Required action:
Work through the records that follow and return each line containing the word "play".

[Rendered page images]

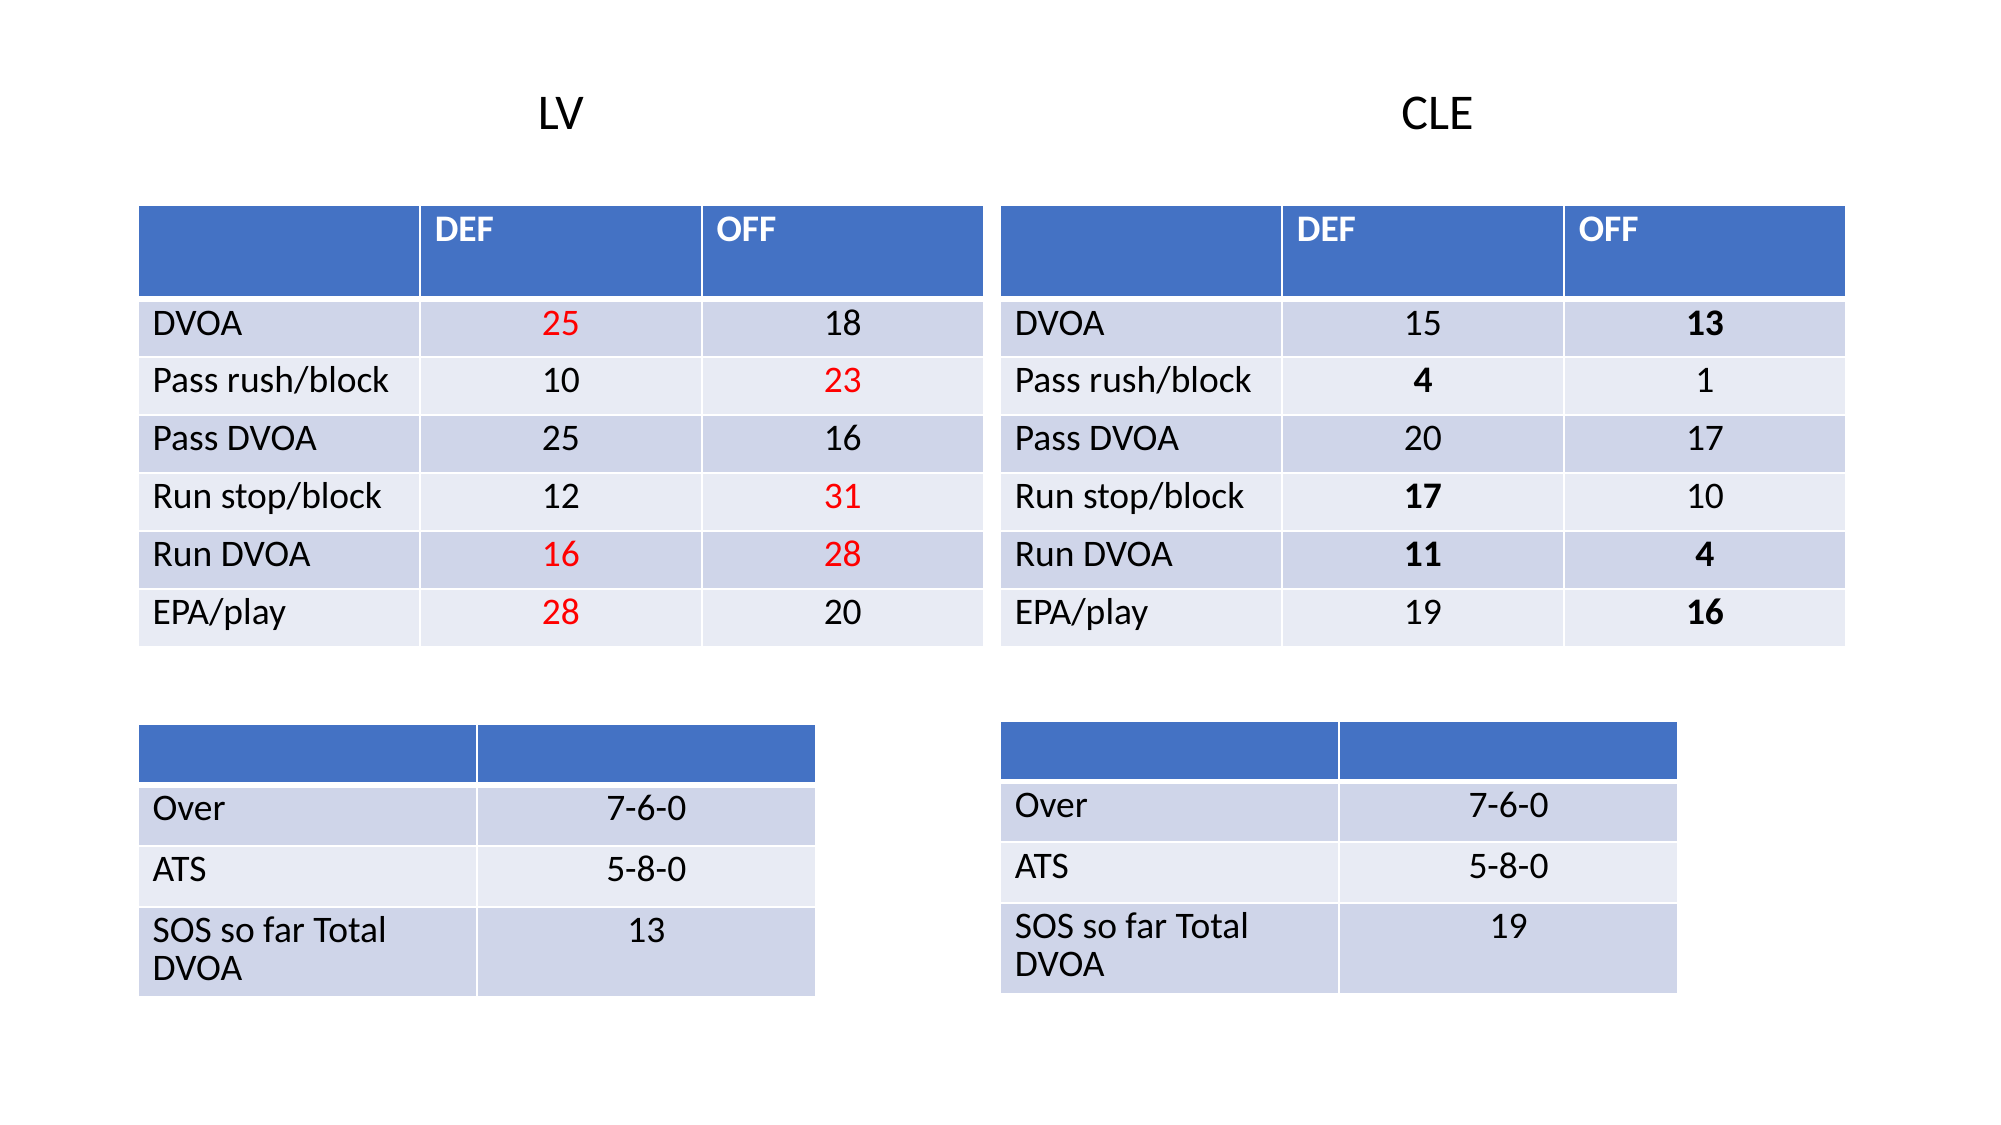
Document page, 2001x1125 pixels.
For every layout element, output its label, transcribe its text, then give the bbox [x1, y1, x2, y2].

table_cell 5-8-0 [478, 847, 815, 906]
table_header [478, 725, 815, 782]
table_cell 4 [1283, 358, 1563, 414]
table_cell 20 [703, 590, 983, 646]
table_cell 4 [1565, 532, 1845, 588]
table_cell 23 [703, 358, 983, 414]
table_cell DVOA [1001, 302, 1281, 356]
table_cell Over [1001, 784, 1338, 841]
table_cell Pass rush/block [139, 358, 419, 414]
table_header OFF [703, 206, 983, 296]
table_header DEF [1283, 206, 1563, 296]
table_cell 10 [421, 358, 701, 414]
table_cell 1 [1565, 358, 1845, 414]
table_cell DVOA [139, 302, 419, 356]
table_header [139, 725, 476, 782]
table_cell 11 [1283, 532, 1563, 588]
table_cell 13 [478, 908, 815, 996]
table_cell EPA/play [1001, 590, 1281, 646]
table_cell 13 [1565, 302, 1845, 356]
table_cell 20 [1283, 416, 1563, 472]
table_cell Pass rush/block [1001, 358, 1281, 414]
table_cell 19 [1283, 590, 1563, 646]
table_cell SOS so far Total DVOA [1001, 904, 1338, 993]
table_cell Run DVOA [139, 532, 419, 588]
table_cell 16 [1565, 590, 1845, 646]
table_cell Pass DVOA [1001, 416, 1281, 472]
table_cell 31 [703, 474, 983, 530]
table_cell 18 [703, 302, 983, 356]
table_cell SOS so far Total DVOA [139, 908, 476, 996]
table_cell Over [139, 788, 476, 845]
table_cell Run stop/block [139, 474, 419, 530]
table_cell 28 [703, 532, 983, 588]
table_header DEF [421, 206, 701, 296]
table_cell 7-6-0 [478, 788, 815, 845]
table_header OFF [1565, 206, 1845, 296]
table_cell EPA/play [139, 590, 419, 646]
table_cell ATS [1001, 843, 1338, 902]
table_cell 15 [1283, 302, 1563, 356]
table_cell 16 [421, 532, 701, 588]
table_header [1340, 722, 1677, 779]
table_cell 7-6-0 [1340, 784, 1677, 841]
table_cell 17 [1283, 474, 1563, 530]
table_cell 16 [703, 416, 983, 472]
table_header [139, 206, 419, 296]
table_cell 10 [1565, 474, 1845, 530]
table_cell 17 [1565, 416, 1845, 472]
table_cell 19 [1340, 904, 1677, 993]
table_cell 25 [421, 416, 701, 472]
table_cell ATS [139, 847, 476, 906]
table_cell Pass DVOA [139, 416, 419, 472]
table_cell Run stop/block [1001, 474, 1281, 530]
table_cell 12 [421, 474, 701, 530]
table_header [1001, 206, 1281, 296]
table_cell 25 [421, 302, 701, 356]
table_header [1001, 722, 1338, 779]
table_cell Run DVOA [1001, 532, 1281, 588]
list LV [137, 12, 984, 148]
table_cell 28 [421, 590, 701, 646]
table_cell 5-8-0 [1340, 843, 1677, 902]
list CLE [1012, 12, 1863, 148]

Result of the exercise:
table_cell EPA/play [1001, 590, 1281, 646]
table_cell EPA/play [139, 590, 419, 646]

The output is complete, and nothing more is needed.